Automatic speed for music and speech
I listen to some podcasts with a higher speed. It is very boring to have the music part of it with the non regular speed.
-
mrto13 commented
"I would propose a first simple implementation: many podcast use chapter description with keywords for music. The speed could slow down if a word of a custom keyword list is in the chapter description.
Even false positives are not that critical, or you may even have keyword lists per podcast."
Simple and elegant solution. It would be great to have this functionality. Filtering chapters by words works great. -
Benjamin Beichler commented
I would propose a first simple implementation: many podcast use chapter description with keywords for music. The speed could slow down if a word of a custom keyword list is in the chapter description.
Even false positives are not that critical, or you may even have keyword lists per podcast.
-
Robert Cobourn commented
This feature would be great, but seems like it would be resource intensive. If it's doable.. well, my votes are in.
-
SkorpEN commented
In programming words: When music present in podcast, then player speed should be 1.0x. This also could be optional, but most user will want to hear music in normal speed even when player speed is set to other values.
-
Ben commented
I'll also say that I've been thinking about this because the sound quality of sped-up speech is adequate, whereas the timewarp algorithm does a ghastly job for music.
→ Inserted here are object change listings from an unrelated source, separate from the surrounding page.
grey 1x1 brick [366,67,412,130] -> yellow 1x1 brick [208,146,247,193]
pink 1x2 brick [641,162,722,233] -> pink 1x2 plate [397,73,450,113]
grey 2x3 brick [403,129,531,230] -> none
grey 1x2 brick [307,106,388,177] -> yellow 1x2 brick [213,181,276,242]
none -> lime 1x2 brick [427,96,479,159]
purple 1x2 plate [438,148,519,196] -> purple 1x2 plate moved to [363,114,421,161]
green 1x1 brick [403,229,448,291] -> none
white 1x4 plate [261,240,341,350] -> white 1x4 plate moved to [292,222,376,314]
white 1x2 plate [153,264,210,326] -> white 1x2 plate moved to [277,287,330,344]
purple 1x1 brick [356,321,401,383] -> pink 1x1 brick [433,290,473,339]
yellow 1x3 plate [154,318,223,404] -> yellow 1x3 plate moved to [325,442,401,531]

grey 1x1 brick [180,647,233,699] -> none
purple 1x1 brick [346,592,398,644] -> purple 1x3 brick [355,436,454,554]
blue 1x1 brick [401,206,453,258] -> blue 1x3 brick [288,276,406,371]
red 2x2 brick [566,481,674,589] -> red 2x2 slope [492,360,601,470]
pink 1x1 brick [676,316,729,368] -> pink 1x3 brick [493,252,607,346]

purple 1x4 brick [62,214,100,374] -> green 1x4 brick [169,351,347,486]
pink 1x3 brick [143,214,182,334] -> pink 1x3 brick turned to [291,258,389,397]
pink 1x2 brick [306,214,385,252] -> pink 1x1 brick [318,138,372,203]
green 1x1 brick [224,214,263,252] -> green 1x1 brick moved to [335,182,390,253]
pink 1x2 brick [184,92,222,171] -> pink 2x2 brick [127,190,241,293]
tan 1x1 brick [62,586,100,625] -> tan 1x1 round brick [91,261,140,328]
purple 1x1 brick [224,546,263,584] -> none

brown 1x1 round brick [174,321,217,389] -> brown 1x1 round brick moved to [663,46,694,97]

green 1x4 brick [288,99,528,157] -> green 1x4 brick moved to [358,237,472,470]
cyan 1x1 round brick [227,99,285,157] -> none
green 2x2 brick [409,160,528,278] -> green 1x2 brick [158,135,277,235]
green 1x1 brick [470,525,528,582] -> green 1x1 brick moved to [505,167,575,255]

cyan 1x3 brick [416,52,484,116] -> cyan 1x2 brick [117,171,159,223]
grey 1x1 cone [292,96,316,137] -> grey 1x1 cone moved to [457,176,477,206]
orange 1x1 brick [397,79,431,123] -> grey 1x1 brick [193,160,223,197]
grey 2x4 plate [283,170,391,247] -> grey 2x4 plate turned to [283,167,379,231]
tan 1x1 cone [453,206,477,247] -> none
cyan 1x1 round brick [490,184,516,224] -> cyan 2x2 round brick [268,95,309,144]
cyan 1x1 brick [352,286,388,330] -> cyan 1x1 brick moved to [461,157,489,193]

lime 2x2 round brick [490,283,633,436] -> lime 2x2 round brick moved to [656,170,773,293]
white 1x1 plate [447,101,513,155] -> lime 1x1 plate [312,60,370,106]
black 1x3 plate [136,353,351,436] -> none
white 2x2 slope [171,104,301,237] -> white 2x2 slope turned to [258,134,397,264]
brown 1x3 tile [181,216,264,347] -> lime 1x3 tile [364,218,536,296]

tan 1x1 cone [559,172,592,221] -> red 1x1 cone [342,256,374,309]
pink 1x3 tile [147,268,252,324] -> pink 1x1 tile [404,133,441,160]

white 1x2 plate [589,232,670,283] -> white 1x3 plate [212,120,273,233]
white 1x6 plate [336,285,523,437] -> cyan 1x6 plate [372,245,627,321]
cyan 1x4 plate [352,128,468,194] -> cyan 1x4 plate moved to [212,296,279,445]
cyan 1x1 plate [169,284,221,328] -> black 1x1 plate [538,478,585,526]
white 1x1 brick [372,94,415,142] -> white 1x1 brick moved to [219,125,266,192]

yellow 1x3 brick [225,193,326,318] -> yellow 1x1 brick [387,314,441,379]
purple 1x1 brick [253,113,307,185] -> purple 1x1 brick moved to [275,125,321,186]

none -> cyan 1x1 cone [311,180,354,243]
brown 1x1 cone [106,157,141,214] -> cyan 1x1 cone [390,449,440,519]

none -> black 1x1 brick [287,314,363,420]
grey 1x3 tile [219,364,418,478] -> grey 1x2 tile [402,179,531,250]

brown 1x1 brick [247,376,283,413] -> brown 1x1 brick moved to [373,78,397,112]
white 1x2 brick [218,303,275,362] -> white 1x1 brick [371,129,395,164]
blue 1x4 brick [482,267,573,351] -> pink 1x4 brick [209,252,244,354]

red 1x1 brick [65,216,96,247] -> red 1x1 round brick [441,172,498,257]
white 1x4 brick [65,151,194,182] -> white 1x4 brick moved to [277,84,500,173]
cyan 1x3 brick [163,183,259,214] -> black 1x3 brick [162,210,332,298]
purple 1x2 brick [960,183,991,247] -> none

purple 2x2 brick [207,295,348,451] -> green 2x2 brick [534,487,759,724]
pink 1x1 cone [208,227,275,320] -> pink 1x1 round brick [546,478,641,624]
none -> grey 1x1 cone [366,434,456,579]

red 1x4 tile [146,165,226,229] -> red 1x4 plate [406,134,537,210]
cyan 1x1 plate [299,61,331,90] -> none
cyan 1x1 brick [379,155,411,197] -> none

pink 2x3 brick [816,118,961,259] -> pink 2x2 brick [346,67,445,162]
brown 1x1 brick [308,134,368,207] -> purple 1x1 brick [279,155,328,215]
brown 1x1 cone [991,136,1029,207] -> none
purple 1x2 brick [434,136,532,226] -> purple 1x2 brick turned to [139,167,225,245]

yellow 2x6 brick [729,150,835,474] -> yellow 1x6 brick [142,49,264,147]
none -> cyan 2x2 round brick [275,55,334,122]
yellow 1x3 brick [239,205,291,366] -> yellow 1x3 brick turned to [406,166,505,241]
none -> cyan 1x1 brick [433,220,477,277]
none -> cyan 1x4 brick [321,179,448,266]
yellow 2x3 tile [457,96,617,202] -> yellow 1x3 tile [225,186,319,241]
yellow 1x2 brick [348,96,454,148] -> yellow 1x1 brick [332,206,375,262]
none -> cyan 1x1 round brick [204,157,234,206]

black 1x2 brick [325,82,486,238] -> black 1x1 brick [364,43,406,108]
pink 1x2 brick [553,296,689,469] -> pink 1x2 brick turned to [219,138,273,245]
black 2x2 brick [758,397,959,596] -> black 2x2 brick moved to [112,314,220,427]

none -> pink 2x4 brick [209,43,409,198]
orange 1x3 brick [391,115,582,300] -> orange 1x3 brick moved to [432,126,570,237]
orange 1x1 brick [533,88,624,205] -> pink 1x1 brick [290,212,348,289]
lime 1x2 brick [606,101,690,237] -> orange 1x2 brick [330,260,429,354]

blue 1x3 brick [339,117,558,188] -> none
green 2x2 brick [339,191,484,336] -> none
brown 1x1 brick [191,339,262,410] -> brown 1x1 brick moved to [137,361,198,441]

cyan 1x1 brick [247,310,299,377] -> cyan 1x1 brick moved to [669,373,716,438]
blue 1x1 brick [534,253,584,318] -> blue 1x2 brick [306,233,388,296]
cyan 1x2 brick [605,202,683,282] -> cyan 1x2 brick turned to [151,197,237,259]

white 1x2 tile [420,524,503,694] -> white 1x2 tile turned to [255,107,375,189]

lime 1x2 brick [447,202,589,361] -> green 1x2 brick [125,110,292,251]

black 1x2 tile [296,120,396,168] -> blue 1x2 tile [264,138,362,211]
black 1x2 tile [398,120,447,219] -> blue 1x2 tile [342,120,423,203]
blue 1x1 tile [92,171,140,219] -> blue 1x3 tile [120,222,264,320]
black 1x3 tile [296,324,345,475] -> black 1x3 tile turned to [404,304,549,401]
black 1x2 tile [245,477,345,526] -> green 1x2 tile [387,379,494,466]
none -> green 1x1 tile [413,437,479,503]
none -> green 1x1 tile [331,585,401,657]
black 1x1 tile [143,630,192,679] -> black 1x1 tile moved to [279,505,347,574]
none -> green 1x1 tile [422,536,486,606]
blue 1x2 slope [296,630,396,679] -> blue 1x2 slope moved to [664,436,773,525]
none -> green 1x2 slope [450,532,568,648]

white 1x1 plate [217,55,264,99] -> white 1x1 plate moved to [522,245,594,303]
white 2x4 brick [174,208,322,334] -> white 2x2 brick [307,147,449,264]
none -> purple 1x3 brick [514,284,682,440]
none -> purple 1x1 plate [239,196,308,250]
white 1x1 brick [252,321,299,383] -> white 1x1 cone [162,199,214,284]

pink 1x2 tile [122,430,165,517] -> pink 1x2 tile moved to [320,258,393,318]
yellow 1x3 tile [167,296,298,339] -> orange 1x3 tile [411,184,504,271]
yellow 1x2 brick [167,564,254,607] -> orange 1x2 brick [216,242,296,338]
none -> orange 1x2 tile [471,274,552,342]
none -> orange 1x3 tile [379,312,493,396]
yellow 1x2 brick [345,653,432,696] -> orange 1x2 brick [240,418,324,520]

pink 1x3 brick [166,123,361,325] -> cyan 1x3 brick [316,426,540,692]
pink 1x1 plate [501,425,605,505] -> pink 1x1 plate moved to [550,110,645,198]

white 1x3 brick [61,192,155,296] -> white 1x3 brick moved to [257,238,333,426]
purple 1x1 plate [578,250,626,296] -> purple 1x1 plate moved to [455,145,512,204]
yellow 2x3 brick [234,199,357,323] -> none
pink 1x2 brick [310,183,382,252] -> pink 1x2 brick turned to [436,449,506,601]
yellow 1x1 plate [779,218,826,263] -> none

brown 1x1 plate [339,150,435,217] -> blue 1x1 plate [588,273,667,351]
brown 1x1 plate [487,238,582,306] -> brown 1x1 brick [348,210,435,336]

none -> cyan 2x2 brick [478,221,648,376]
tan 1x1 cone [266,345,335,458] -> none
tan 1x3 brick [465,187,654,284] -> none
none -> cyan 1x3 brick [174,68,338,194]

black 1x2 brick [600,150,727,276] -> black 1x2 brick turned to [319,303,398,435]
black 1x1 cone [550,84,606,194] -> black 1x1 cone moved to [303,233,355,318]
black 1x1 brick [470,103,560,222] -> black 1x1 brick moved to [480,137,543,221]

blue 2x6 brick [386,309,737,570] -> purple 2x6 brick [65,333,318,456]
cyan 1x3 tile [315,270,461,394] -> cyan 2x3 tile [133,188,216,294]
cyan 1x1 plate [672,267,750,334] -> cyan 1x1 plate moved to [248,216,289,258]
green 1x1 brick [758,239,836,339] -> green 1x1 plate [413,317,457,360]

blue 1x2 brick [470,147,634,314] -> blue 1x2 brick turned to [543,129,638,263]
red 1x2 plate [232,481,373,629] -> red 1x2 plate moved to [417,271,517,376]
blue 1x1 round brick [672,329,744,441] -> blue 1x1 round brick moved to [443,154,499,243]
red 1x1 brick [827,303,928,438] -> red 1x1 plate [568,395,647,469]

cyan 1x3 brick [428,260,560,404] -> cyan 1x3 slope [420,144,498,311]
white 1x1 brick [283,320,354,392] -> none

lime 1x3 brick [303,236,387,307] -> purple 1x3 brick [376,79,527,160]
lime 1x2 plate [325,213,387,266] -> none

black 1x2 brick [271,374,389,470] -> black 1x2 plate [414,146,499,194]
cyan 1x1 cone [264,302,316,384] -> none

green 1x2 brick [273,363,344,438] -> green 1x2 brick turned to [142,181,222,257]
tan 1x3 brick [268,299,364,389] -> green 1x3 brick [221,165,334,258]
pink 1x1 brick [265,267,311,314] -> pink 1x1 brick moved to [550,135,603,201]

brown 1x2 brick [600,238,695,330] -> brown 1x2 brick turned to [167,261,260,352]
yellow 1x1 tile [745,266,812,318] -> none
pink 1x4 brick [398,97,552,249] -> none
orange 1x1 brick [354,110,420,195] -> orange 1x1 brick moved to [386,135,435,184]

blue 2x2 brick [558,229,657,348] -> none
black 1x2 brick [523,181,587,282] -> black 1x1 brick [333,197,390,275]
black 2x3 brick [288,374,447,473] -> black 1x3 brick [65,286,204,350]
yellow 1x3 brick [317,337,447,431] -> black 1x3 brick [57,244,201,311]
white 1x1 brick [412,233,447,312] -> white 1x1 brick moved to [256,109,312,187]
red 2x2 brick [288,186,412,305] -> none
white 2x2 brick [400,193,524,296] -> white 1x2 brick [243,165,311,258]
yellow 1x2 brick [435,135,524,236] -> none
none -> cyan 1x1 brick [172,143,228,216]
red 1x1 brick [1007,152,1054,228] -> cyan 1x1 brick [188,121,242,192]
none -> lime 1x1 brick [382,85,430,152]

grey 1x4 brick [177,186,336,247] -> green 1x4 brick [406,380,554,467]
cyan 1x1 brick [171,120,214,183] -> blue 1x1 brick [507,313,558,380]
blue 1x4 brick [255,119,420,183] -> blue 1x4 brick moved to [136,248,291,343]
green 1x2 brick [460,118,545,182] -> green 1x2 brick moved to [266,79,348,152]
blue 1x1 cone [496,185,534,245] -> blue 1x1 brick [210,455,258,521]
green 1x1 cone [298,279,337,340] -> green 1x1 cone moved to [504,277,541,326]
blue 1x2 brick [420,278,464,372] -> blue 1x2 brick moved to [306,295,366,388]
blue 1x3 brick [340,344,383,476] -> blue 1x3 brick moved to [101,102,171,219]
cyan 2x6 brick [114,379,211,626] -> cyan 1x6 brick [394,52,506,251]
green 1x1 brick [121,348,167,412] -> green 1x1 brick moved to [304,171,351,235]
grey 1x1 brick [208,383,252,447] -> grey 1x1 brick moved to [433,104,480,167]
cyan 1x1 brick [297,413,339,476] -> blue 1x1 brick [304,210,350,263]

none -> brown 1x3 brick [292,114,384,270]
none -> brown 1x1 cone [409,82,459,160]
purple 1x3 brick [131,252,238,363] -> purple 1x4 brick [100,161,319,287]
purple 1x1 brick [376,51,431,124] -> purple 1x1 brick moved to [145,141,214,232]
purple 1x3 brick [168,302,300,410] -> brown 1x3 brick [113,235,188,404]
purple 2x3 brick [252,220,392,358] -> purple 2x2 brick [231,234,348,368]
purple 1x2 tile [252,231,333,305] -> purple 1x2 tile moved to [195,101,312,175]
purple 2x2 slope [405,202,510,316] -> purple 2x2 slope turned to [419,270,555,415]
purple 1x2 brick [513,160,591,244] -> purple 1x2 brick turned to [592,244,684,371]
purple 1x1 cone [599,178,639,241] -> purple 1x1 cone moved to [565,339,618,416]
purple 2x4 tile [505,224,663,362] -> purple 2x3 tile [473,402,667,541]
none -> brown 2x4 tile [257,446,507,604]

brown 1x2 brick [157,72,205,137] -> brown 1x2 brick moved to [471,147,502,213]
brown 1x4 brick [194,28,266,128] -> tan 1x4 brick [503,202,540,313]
Another approach might be to see what the state of the art is in timewarping and see if music quality could be brought up to par, but there are other (e.g. artistic / psychoacoustical) reasons to default to playing music at the speed at which it was recorded.
-
Ben commented
YES!
First thing I'd try is apply-and-then-reverse the playback speed adjustment and measure sum of squared error or something... more sophisticated metrics would be better.
Might be easier, and computationally cheaper in realtime, to train networks (or find some extant package) to recognise speech vs nonspeech-sounds, and set speed factor to 1 for the latter.